Obviously such a controlled experiment on undergraduate students leaves one wondering if the conclusions drawn can really be applied to the workplace. The researches do address this question of validity...
The external validity of the results could be limited since the subjects were students. Runeson  compared freshmen, graduate, and professional developers and concluded that similar improvement trends persisted among the three groups. Replicated experiments by Porter
and Votta  and Höst et al.  suggest that students may provide an adequate model of the professional population.
Other evidence they refer to even suggests that in the case of advance techniques, the benefit that professional developers gain outweighs that of students, which could bolster the evidence they present.
My favorite part of the paper is the section in which they offer their explanations for why they believe that Test-First programming might offer productivity benefits. I won’t dock them for using the word synergistic.
We believe that the observed productivity advantage of Test-First subjects is due to a number of synergistic effects:
- Better task understanding. Writing a test before implementing the underlying functionality requires
the programmer to express the functionality unambiguously.
- Better task focus. Test-First advances one test case at a time. A single test case has a limited scope. Thus, the programmer is engaged in a decomposition process in which larger pieces of functionality are broken down to smaller, more manageable chunks. While developing the functionality for a single test, the cognitive load of the programmer is lower.
- Faster learning. Less productive and coarser decomposition strategies are quickly abandoned in favor of more productive, finer ones.

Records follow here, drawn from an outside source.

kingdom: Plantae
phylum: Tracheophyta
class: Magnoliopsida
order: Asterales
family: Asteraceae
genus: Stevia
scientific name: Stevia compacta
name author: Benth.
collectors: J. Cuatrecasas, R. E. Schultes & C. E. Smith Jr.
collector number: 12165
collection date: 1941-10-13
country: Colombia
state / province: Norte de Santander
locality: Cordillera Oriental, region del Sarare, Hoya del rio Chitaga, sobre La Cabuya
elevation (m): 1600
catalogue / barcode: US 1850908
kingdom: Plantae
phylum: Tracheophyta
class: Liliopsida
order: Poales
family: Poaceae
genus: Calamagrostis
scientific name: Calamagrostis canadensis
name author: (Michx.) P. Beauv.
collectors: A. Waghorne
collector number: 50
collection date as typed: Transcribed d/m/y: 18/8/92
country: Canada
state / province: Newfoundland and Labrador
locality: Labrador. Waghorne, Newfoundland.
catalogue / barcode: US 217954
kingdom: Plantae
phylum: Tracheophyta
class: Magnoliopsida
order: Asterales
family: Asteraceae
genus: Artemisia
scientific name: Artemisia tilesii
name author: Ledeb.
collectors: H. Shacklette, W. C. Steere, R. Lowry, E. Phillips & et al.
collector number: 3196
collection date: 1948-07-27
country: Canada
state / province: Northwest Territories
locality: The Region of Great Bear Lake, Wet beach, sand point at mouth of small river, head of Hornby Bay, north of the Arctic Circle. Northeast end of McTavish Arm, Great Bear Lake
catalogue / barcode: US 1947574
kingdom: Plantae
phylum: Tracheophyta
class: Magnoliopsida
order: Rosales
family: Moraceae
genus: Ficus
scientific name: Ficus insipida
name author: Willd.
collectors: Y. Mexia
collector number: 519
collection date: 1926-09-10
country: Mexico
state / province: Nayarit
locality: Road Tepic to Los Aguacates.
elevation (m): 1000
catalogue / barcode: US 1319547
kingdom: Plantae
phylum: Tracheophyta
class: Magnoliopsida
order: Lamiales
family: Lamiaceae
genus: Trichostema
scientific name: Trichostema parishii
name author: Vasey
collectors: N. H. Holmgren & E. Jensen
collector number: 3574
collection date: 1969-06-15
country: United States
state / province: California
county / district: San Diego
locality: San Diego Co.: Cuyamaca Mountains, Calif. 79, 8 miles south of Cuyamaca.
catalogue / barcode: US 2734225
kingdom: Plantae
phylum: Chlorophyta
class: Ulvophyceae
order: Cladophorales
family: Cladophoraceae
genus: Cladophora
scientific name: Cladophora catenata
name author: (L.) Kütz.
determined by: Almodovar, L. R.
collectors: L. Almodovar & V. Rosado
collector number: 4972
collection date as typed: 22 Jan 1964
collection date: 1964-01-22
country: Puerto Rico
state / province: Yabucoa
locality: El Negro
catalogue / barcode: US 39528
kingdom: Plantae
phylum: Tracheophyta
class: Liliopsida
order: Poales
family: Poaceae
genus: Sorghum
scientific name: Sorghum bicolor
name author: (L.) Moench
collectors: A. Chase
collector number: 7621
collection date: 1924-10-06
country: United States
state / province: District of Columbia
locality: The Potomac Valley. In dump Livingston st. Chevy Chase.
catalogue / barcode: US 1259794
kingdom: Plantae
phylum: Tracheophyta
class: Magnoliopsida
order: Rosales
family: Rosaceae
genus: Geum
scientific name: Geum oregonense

- Lower rework effort. Since the scope of a single test is limited, when the test fails, rework is easier. When rework immediately follows a short burst of testing and implementation activity, the problem context is still fresh in the programmer’s mind. With a high number of focused tests, when a test fails, the root cause is more easily pinpointed. In addition, more frequent regression testing shortens the feedback cycle. When new functionality interferes with old functionality, this situation is revealed faster. Small problems are detected before they become serious and costly.
Test-First also tends to increase the variation in productivity. This effect is attributed to the relative difficulty of the technique, which is supported by the subjects’ responses to the post-questionnaire and by the observation that higher skill subjects were able to achieve more significant productivity benefits.
So while I don’t expect that those who are resistant or disparaging of TDD will suddenly change their minds on TDD, I am encouraged by this result as it jives with my own experience. The authors do cite several other studies (future reading material, woohoo!) that for the most part support the benefits of TDD.
So while I’m personally convinced of the benefits of TDD and feel the evidence thus far supports that, I do agree that the evidence is not yet overwhelming. More research is required.
I prefer to take a provisional approach to theories, ready to change my mind if the evidence supports it. Though in this case, I find TDD a rather pleasant fun enjoyable method for writing code. There would have to be a massive amount solid evidence that TDD is a colossal waste of time for me to drop it.